Dip in crude oil costs sends equities decrease

KUALA LUMPUR: A decline in crude oil costs in a single day gave the cue for the home inventory market to take revenue from latest positive aspects.

The fast rise in commodity costs has been protecting native blue-chips on the advance, at the same time as the continued Russian-Ukraine struggle applies strain within the US and international markets.

Nevertheless, a drop in Brent crude costs in a single day from nine-year highs put a halt to the FBM KLCI’s decline as got here inside attain of the 1,620 resistance in Thursday buying and selling.

Vitality shares on Bursa Malaysia fell 1.4% amid the pull again though the decline could possibly be short-term as potential disruptions within the Russian provide of crude to Europe may hold costs at multi-year highs.

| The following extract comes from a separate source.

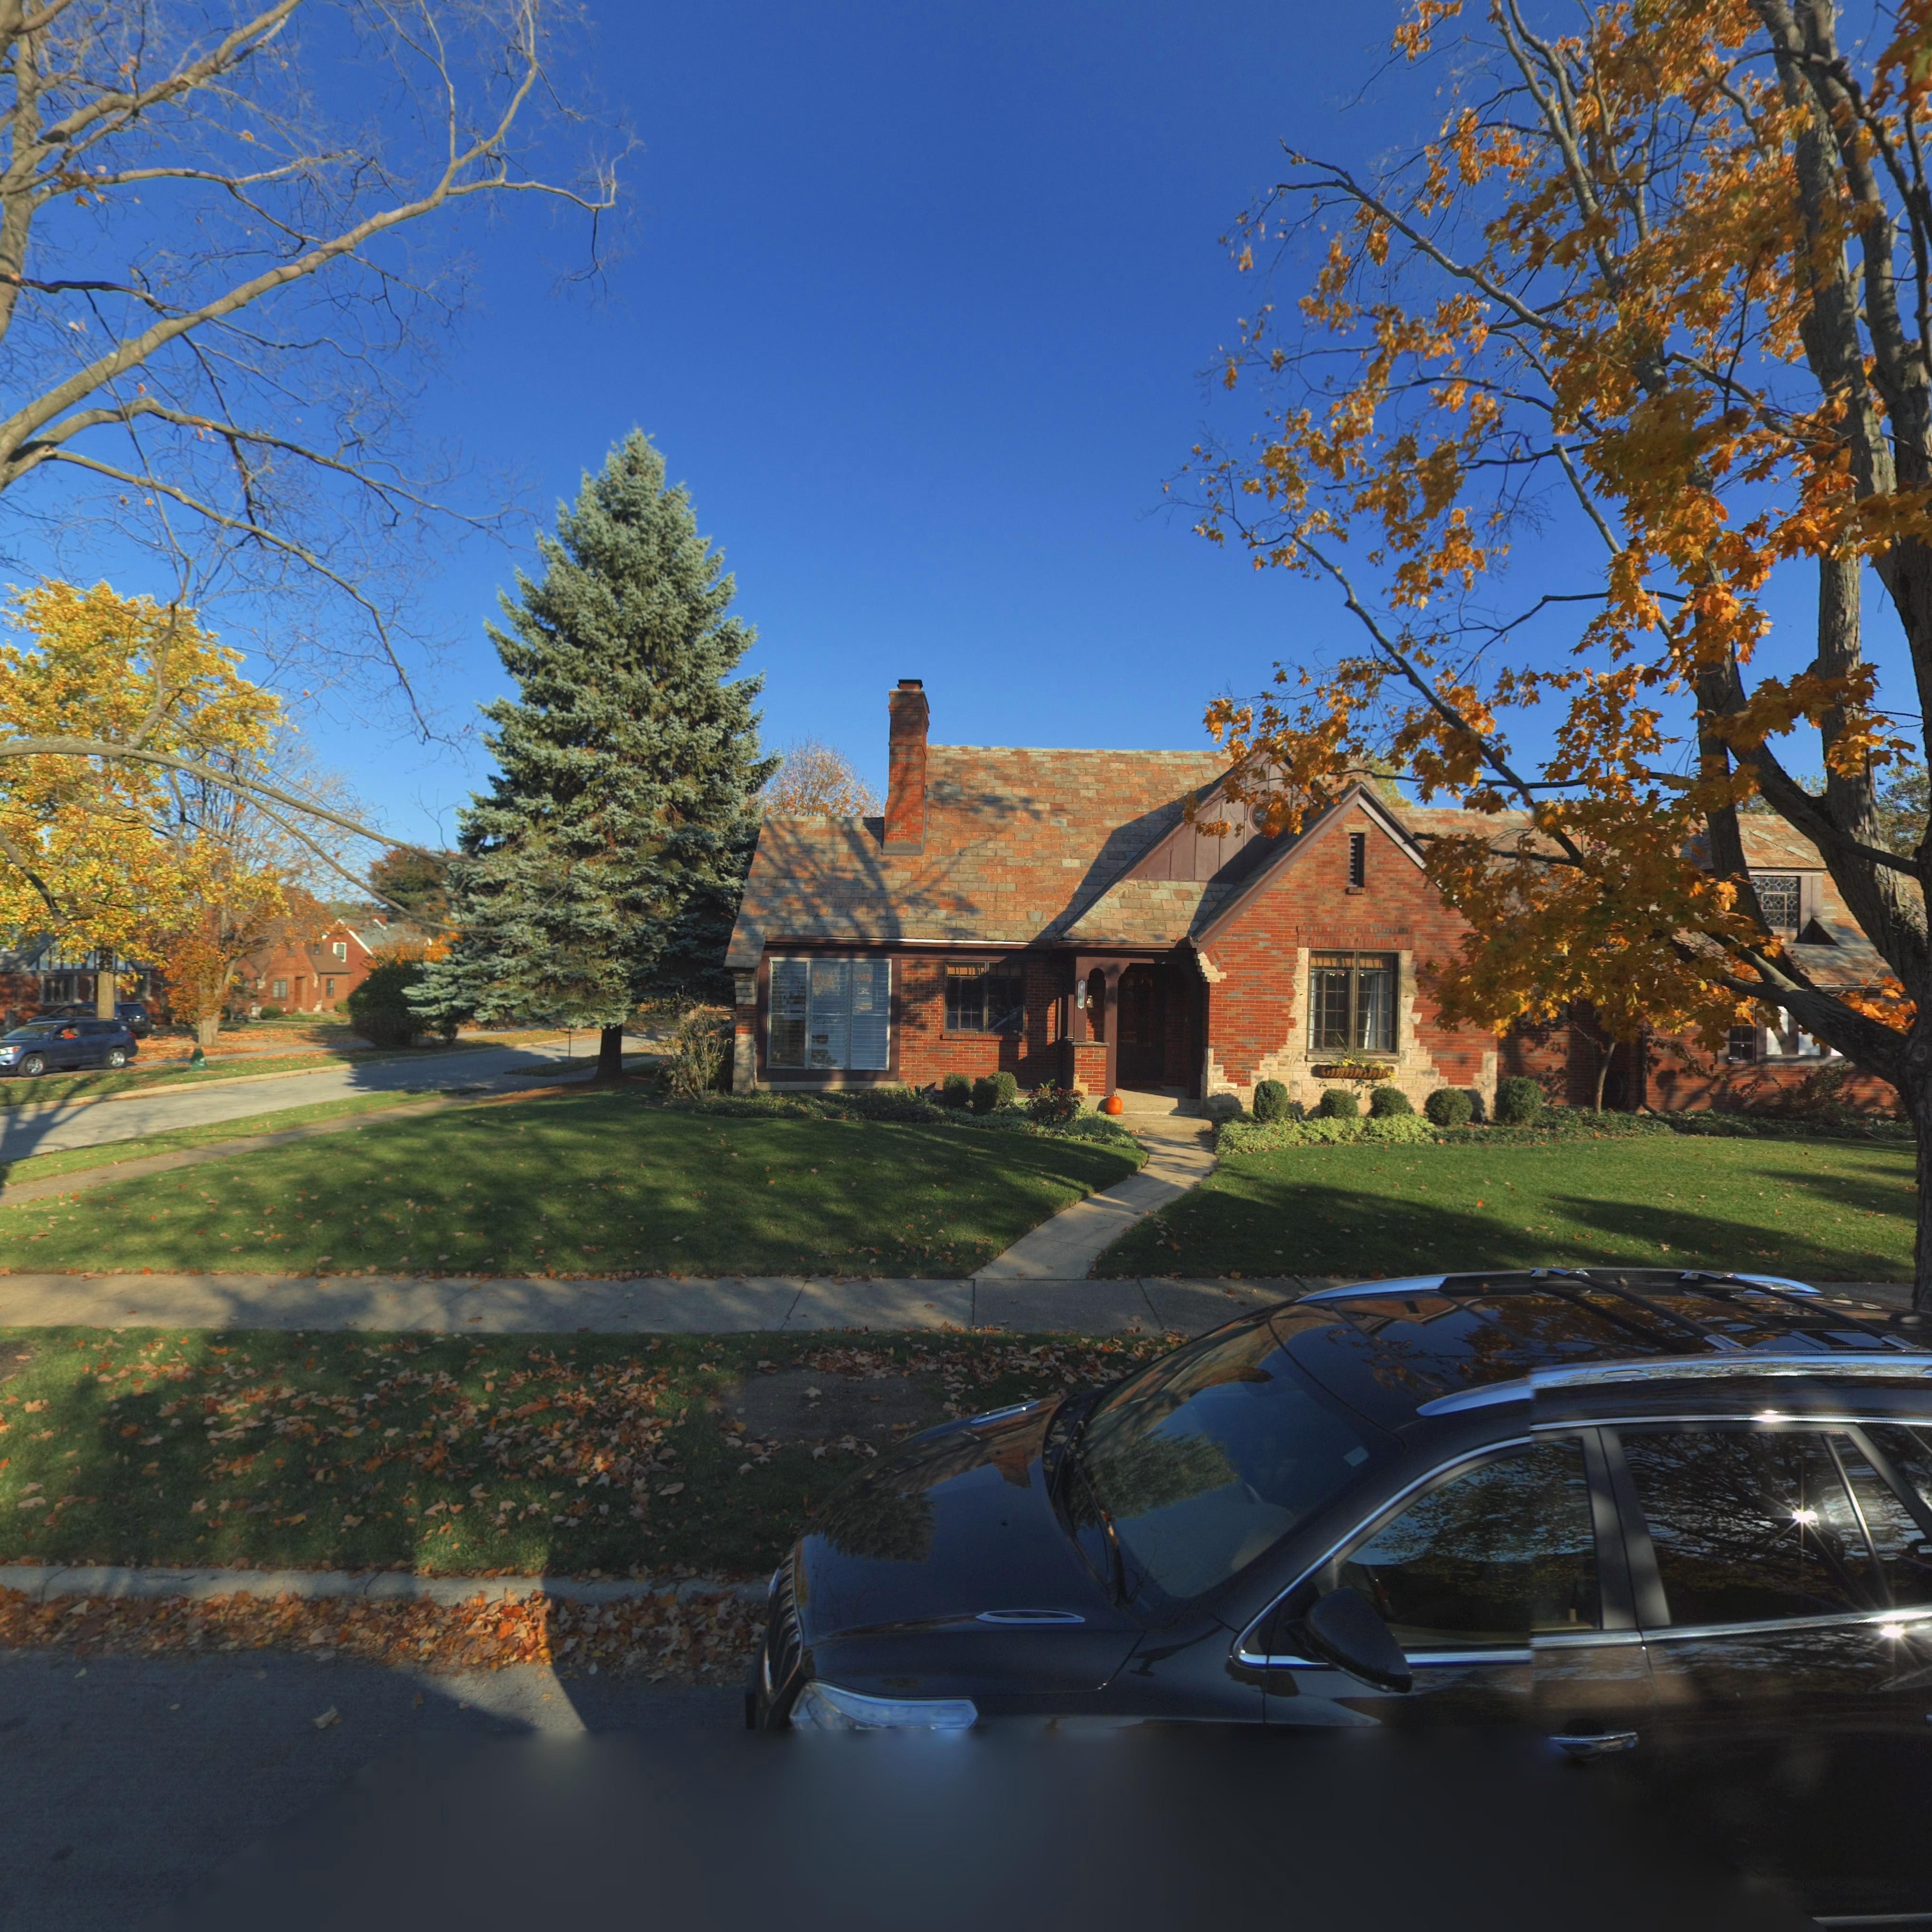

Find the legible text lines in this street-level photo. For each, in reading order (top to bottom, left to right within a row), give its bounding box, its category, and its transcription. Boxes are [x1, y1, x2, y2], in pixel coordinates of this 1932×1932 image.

[1079, 984, 1083, 1005] StreetNumber: 400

At 9.05am, the benchmark index was down 3.87 factors to 1,614.67. The market breadth was unfavorable wtih 220 decliners in comparison with 113 gainers.

Monetary companies counters have been among the many main laggards as Maybank retraced 4 sen to RM9.08 and Public Financial institution shaved one sne to RM4.42.

MISC in the meantime misplaced 18 sen to RM7.17 whereas Press Steel slid 5 sen to RM7.17

Plantations took a step again from the rally with Kuala Lumpur Kepong dropping 38 sen to RM28.62 and Sime Darby Plantation shedding one sen to RM5.25.

Regardless of the profit-taking within the oil and gasoline sector, Petronas Chemical substances maintained its rally by 14 sen to RM10.14.